Robbie has two obsessions in life: to make a movie that will be the first cheerful film to win an Oscar, and men. He is a foreign immigrant in his own country, not only because of his name but also because he is a second-generation Holocaust survivor. Robbie lives like a tiger in a cage.
During the day, he works in the grocery store, walks in the park, meets with friends, and at night, he goes to look for sex in Independence Park, engages in sexual relations in club bathrooms, and brings two Palestinian terrorists to his home, with whom he has sex.
Robbie's grandmother reads women's magazines in German and plays Rummy to the sound of Strauss's music. Her only involvement in the country's life is calling Arabs terrorists. She herself is ashamed of Robbie but tolerates his homosexuality, preferring to ignore the men he brings home and avoid asking why he regularly visits the park. Yet, they view his sexual orientation as being shameful not only to him, but to the entire family. When upset, his grandmother yells at him, and asks when he is going to find a nice woman, marry and start a family.
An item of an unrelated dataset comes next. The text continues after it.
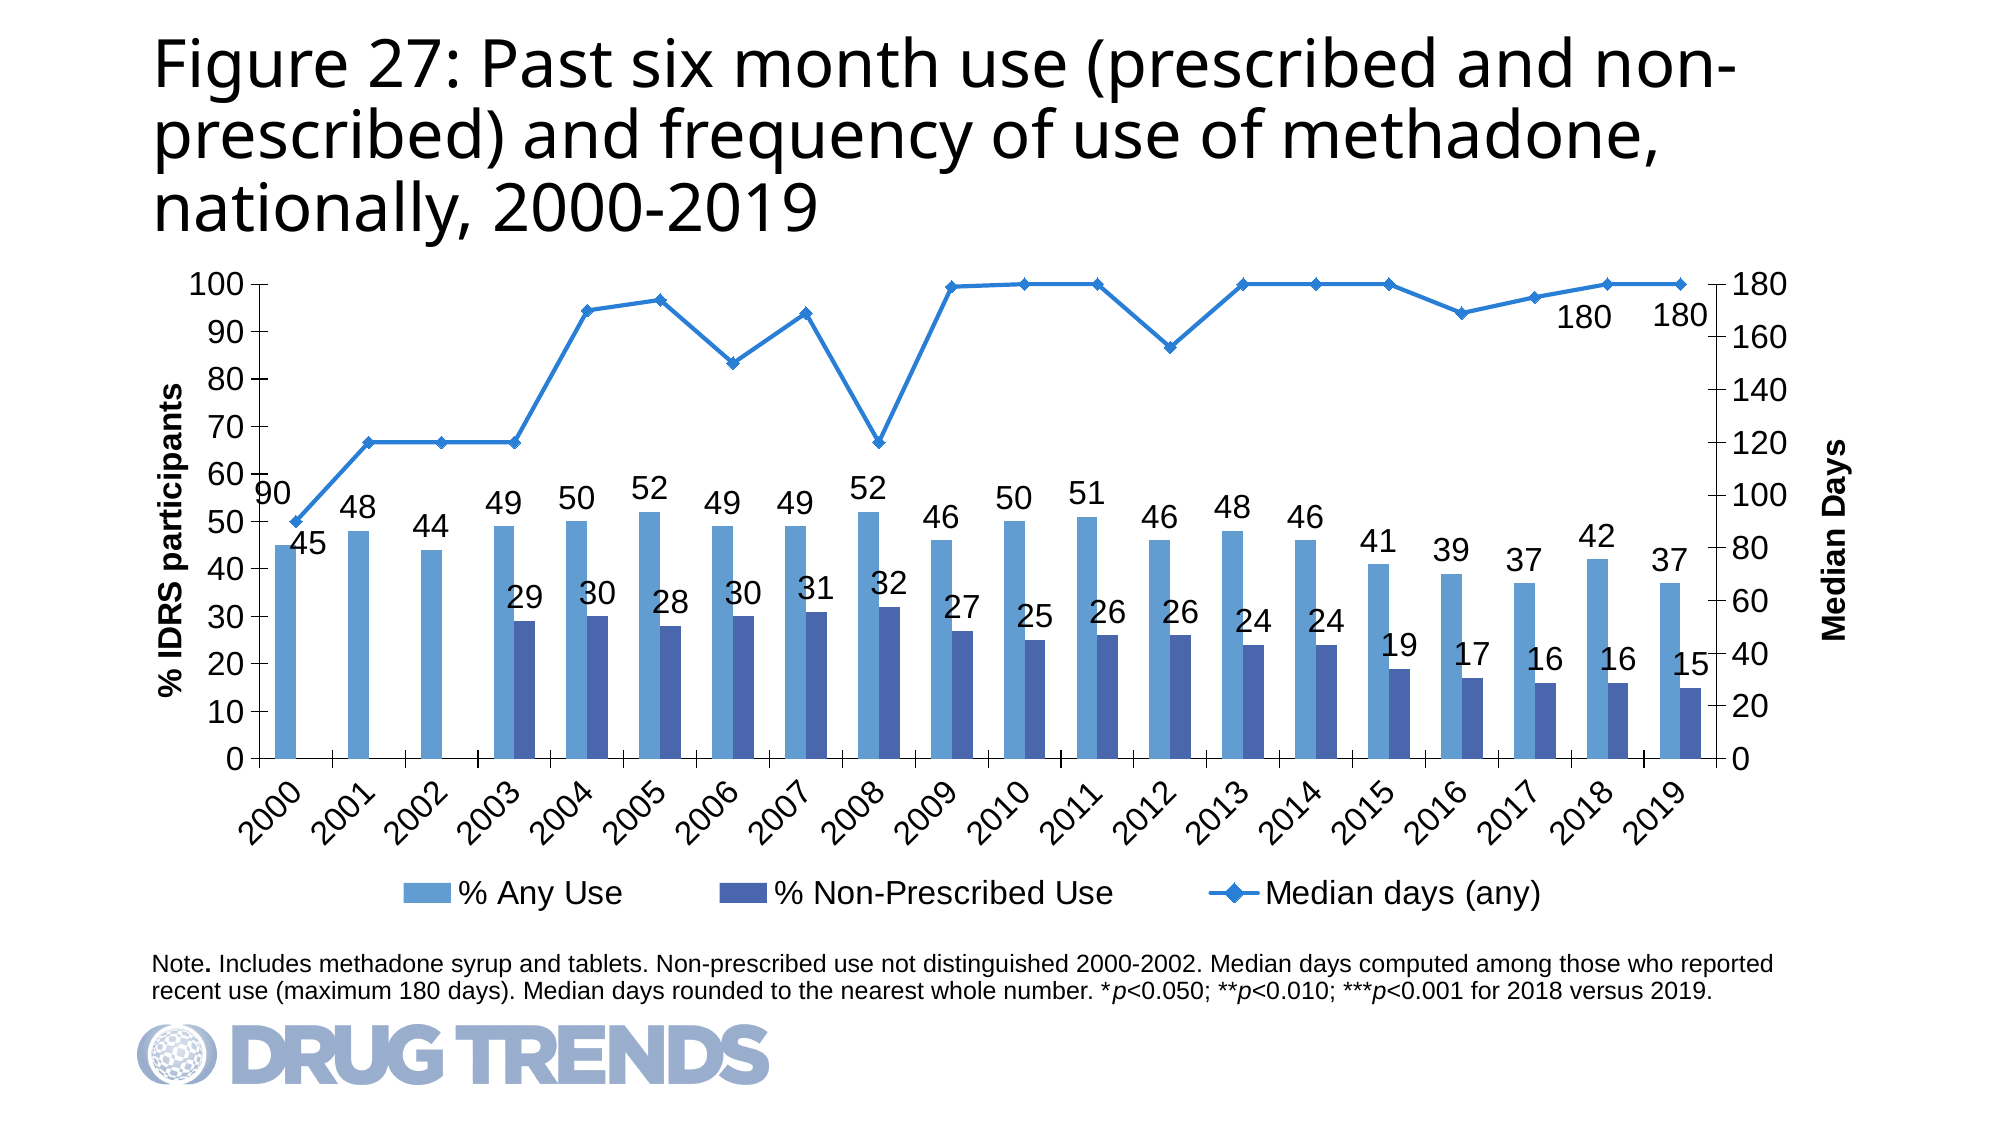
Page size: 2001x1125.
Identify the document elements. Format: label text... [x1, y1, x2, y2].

title Figure 27: Past six month use (prescribed and non-prescribed) and frequency of use of methadone, nationally, 2000-2019 [137, 59, 1863, 216]
list Note. Includes methadone syrup and tablets. Non-prescribed use not distinguished 2000-2002. Median days computed among those who reported recent use (maximum 180 days). Median days rounded to the nearest whole number. *p<0.050; **p<0.010; ***p<0.001 for 2018 versus 2019. [136, 944, 1862, 1009]
chart [136, 264, 1864, 944]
His ex-girlfriend would love to get back together, but Robi has fallen in love with a man named Han, who caved into the social pressure and married a woman. [1]
Robbie's father, a Holocaust survivor with a heavy foreign accent, tries to explain to his son that the norm is a family with a wife and children, and gay men grow old alone. In one of the film's boldest scenes, Robbie runs into his high school friend (Doron Regev) and vents all his anger on him, about the bullying and how his friend was afraid to talk to him for fear of being laughed at for being friends with the "degenerate." The film ends with Robbie failing to find any investors for his film, and he comes to terms with being gay.